==== Record excerpts

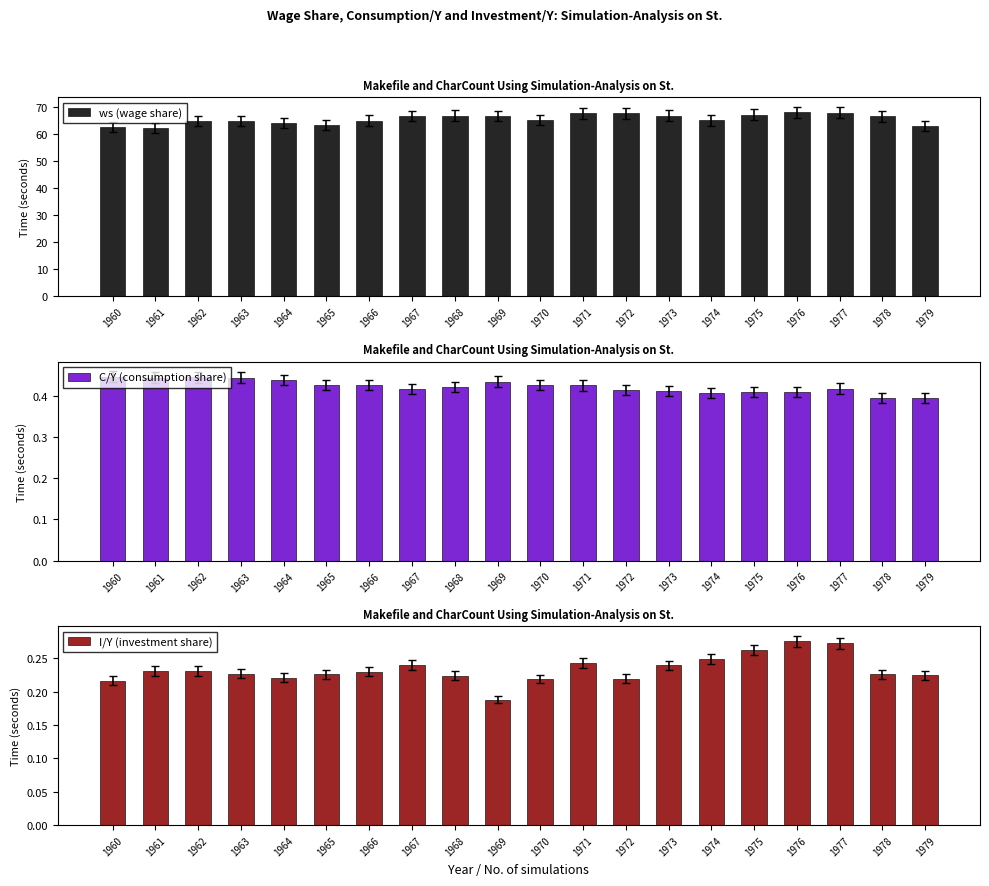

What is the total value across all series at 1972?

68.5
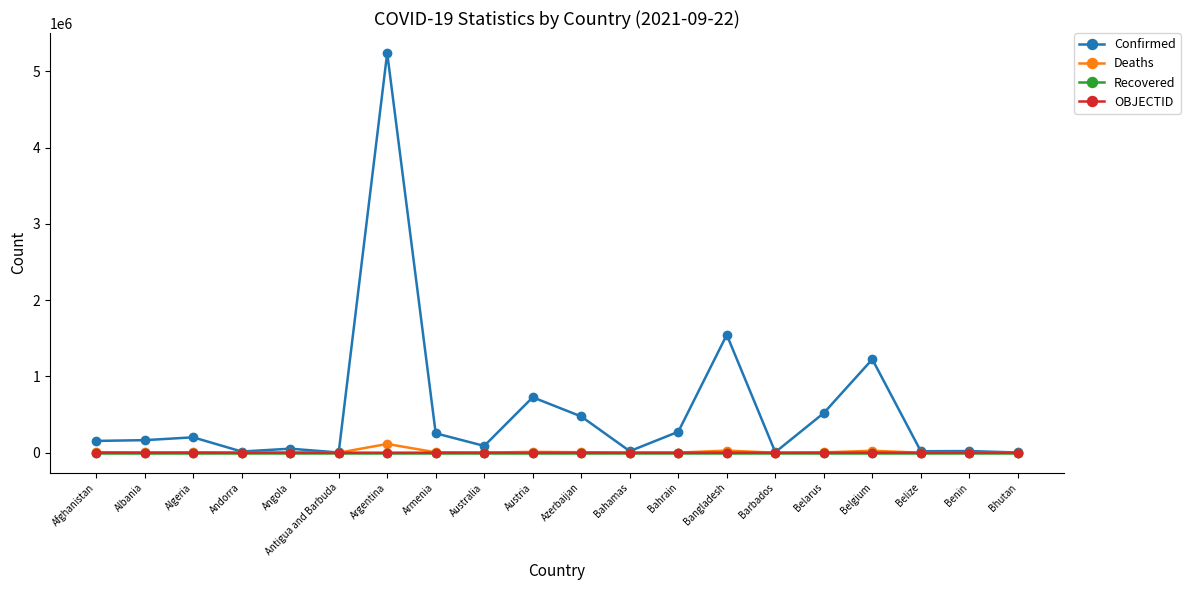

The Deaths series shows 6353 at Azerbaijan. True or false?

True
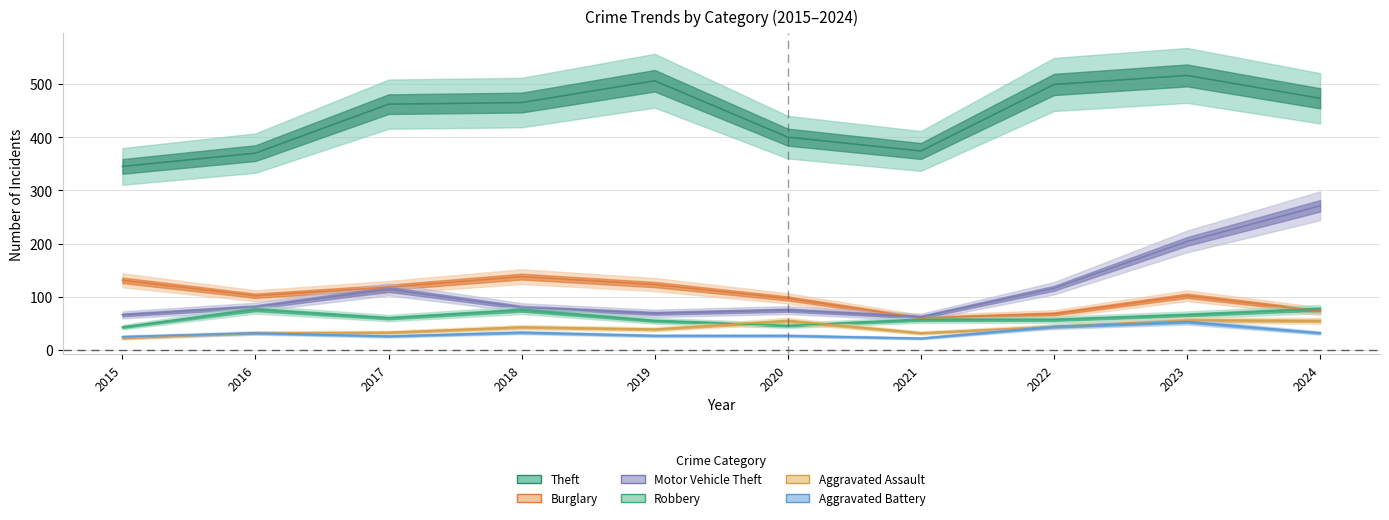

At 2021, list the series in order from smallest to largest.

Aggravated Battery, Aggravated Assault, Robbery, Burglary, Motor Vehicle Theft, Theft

========

## What to do
Express every one of the rows above as a Markdown table with the columns Number and Line, putting each non-blank line in its own table row and numbering them in order. Leave out the picture lines.

## Your solution
| Number | Line |
|---|---|
| 1 | What is the total value across all series at 1972? |
| 2 | 68.5 |
| 3 | The Deaths series shows 6353 at Azerbaijan. True or false? |
| 4 | True |
| 5 | At 2021, list the series in order from smallest to largest. |
| 6 | Aggravated Battery, Aggravated Assault, Robbery, Burglary, Motor Vehicle Theft, Theft |